Le cor est un instrument peu joué. Comment y êtes-vous arrivé ?
Pierre-Antoine Tremblay : J’ai commencé le piano à l’âge de cinq ans. Vers l’adolescence, dans le cadre des cours de musique à l’école secondaire, j’ai joué les percussions, mais je n’arrivais pas à m’épanouir, musicalement. Un jour, le professeur a mentionné qu’il n’y avait personne pour jouer du cor, et je me suis porté volontaire. Je ne connaissais rien de cet instrument mais j’avais envie de relever un défi. Et voilà, le coup de foudre est arrivé immédiatement. J’ai poursuivi mes études de musique avec le cor, d’abord en cours privés, puis au Conservatoire de Québec et plus tard à l’Université McGill à Montréal. Je n’ai jamais vraiment songé à une autre carrière. En abordant le cor, j’ai découvert un tout autre univers sonore : qui dit cor dit musique d’ensemble et donc convivialité, collaboration, camaraderie, etc. Cet aspect m’a séduit, car la pratique du piano est plutôt solitaire. De plus, le cor m’a appris à redécouvrir le piano car je percevais tout à coup la musique différemment : une autre dimension venait s’ajouter à la musique. J’ai commencé à entendre l’orchestration intérieurement, et à jouer d’une autre manière. Quand on joue du piano, on a un orchestre au bout des doigts.

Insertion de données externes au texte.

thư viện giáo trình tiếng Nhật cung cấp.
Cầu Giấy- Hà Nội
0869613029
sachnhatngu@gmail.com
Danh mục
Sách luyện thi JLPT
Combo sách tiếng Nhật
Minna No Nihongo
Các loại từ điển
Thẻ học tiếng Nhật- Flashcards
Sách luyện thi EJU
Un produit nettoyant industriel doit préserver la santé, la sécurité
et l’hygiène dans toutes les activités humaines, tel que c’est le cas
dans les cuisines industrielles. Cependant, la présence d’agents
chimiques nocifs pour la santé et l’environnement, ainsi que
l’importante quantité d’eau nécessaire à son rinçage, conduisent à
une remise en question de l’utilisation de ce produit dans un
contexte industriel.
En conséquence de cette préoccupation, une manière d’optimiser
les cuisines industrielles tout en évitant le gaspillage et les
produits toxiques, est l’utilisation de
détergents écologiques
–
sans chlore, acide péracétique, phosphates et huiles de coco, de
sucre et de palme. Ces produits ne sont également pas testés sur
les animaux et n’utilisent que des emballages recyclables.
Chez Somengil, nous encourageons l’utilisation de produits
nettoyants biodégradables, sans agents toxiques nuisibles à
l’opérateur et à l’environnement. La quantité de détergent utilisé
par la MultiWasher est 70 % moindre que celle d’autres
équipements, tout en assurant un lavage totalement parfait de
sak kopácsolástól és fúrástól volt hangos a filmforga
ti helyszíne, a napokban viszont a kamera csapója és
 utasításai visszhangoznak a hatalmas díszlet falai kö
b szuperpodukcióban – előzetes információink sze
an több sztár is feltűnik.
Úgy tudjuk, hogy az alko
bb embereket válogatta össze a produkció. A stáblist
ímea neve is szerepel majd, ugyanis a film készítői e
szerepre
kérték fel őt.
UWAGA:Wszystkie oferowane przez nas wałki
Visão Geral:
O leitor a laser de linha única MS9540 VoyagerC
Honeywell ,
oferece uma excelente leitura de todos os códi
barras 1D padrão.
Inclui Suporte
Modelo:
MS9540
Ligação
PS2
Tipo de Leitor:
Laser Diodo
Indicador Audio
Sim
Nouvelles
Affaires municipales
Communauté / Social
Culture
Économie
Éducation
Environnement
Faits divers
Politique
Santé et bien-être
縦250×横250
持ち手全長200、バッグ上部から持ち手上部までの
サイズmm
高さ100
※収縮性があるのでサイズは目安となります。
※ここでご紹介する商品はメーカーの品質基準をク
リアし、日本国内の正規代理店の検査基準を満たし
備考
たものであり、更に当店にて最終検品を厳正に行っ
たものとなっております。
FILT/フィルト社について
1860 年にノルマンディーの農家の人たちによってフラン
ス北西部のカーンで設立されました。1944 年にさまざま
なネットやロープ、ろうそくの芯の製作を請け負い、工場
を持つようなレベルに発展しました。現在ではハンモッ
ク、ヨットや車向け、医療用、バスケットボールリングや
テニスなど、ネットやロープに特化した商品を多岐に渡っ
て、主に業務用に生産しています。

Et pourquoi avoir choisi le cor naturel ? On sait que c’est un instrument difficile à maîtriser. Qu’est-ce qui vous plaît en particulier ?

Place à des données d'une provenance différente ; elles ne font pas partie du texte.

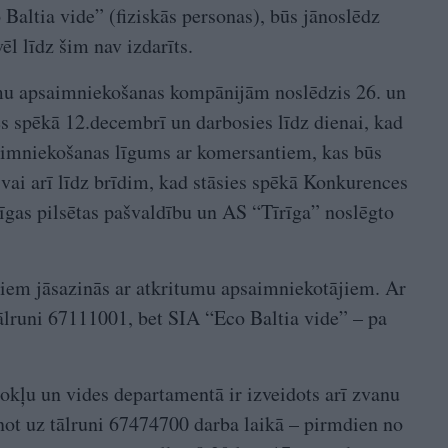
Baltia vide” (fiziskās personas), būs jānoslēdz
ēl līdz šim nav izdarīts.
mu apsaimniekošanas kompānijām noslēdzis 26. un
es spēkā 12.decembrī un darbosies līdz dienai, kad
saimniekošanas līgums ar komersantiem, kas būs
 vai arī līdz brīdim, kad stāsies spēkā Konkurences
gas pilsētas pašvaldību un AS “Tīrīga” noslēgto
jiem jāsazinās ar atkritumu apsaimniekotājiem. Ar
ālruni 67111001, bet SIA “Eco Baltia vide” – pa
kļu un vides departamentā ir izveidots arī zvanu
anot uz tālruni 67474700 darba laikā – pirmdien no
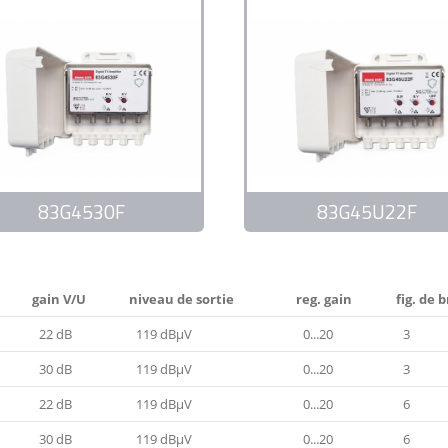
83G4530F
83G45U22F
gain V/U
niveau de sortie
reg. gain
fig. de 
22 dB
119 dBμV
0...20
3
30 dB
119 dBμV
0...20
3
22 dB
119 dBμV
0...20
6
30 dB
119 dBμV
0...20
6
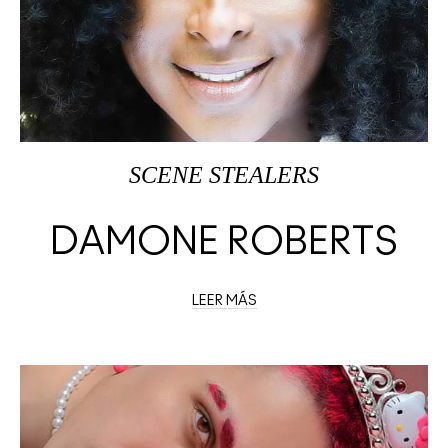
SCENE STEALERS
DAMONE ROBERTS
LEER MÁS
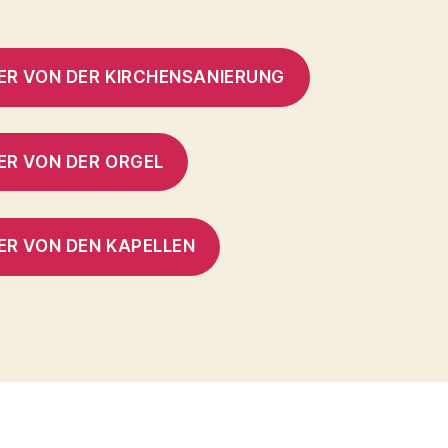
DER VON DER KIRCHENSANIERUNG
ER VON DER ORGEL
ER VON DEN KAPELLEN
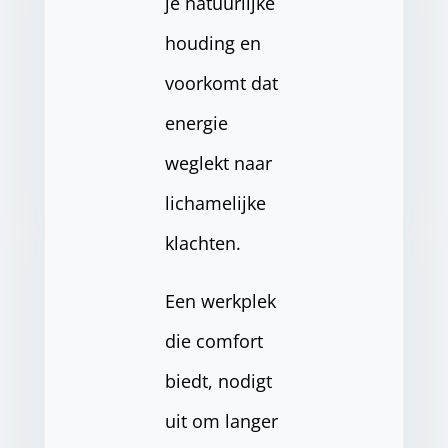
je natuurlijke
houding en
voorkomt dat
energie
weglekt naar
lichamelijke
klachten.
Een werkplek
die comfort
biedt, nodigt
uit om langer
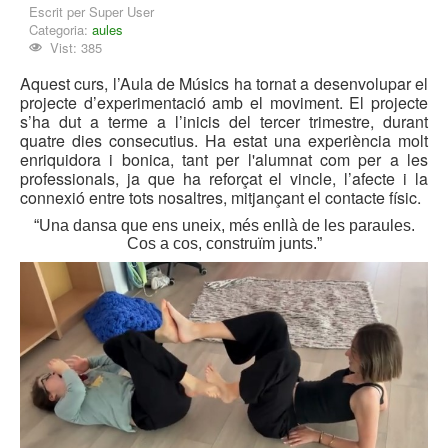
Escrit per
Super User
Categoria:
aules
Vist: 385
Aquest curs, l’Aula de Músics ha tornat a desenvolupar el
projecte d’experimentació amb el moviment. El projecte
s’ha dut a terme a l’inicis del tercer trimestre, durant
quatre dies consecutius. Ha estat una experiència molt
enriquidora i bonica, tant per l'alumnat com per a les
professionals, ja que ha reforçat el vincle, l’afecte i la
connexió entre tots nosaltres, mitjançant el contacte físic.
“Una dansa que ens uneix, més enllà de les paraules.
Cos a cos, construïm junts.”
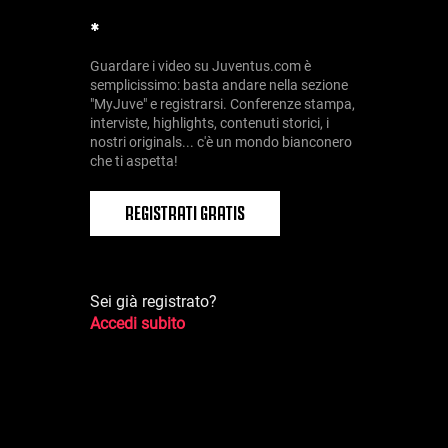
*
Guardare i video su Juventus.com è
semplicissimo: basta andare nella sezione
"MyJuve" e registrarsi. Conferenze stampa,
interviste, highlights, contenuti storici, i
nostri originals... c'è un mondo bianconero
che ti aspetta!
REGISTRATI GRATIS
Sei già registrato?
Accedi subito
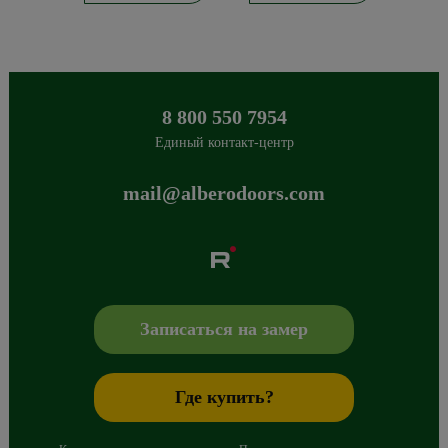
8 800 550 7954
Единый контакт-центр
mail@alberodoors.com
Albero
Сибиряков-Гвардейцев 49/3
630088
Новосибирск
,
+7 800 765 43 42
mail@alberodoors.com
,
Записаться на замер
Где купить?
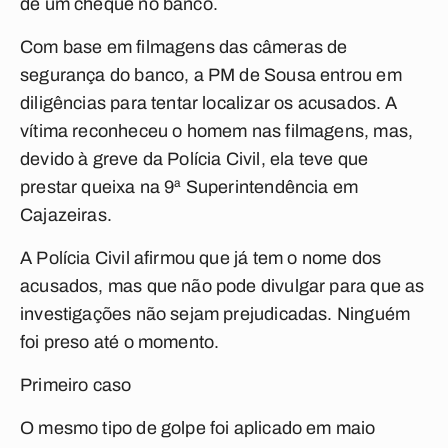
de um cheque no banco.
Com base em filmagens das câmeras de
segurança do banco, a PM de Sousa entrou em
diligências para tentar localizar os acusados. A
vítima reconheceu o homem nas filmagens, mas,
devido à greve da Polícia Civil, ela teve que
prestar queixa na 9ª Superintendência em
Cajazeiras.
A Polícia Civil afirmou que já tem o nome dos
acusados, mas que não pode divulgar para que as
investigações não sejam prejudicadas. Ninguém
foi preso até o momento.
Primeiro caso
O mesmo tipo de golpe foi aplicado em maio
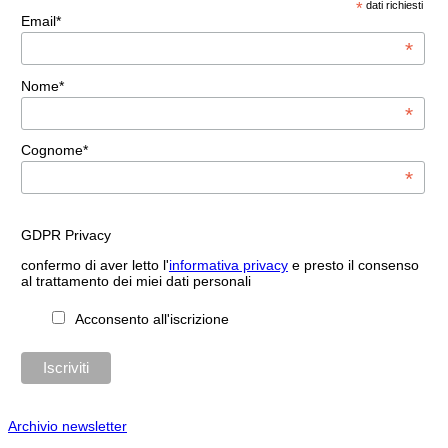
*
dati richiesti
Email*
*
Nome*
*
Cognome*
*
GDPR Privacy
confermo di aver letto l'
informativa privacy
e presto il consenso
al trattamento dei miei dati personali
Acconsento all'iscrizione
Archivio newsletter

P-A T. : Julie-Anne Drolet, mon professeur au Conservatoire de Québec, m’a un jour mis dans les mains un cor ancien, à simple titre d’exercice. « Il importe d’essayer cet ancêtre de ton instrument pour mieux comprendre le répertoire, pour sentir pourquoi c’est écrit de cette manière », m’a-t-elle dit. Et voilà, deuxième coup de foudre! On ne peut dissocier les instruments anciens de l’histoire—et j’ai toujours aimé l’histoire. Et j’ai soudain réalisé qu’en jouant du cor ancien, je pouvais désormais me retrouver dans l’univers sonore d’une tout autre époque. Pour moi, le cor est plus qu’un instrument; c’est une machine à voyager dans le temps.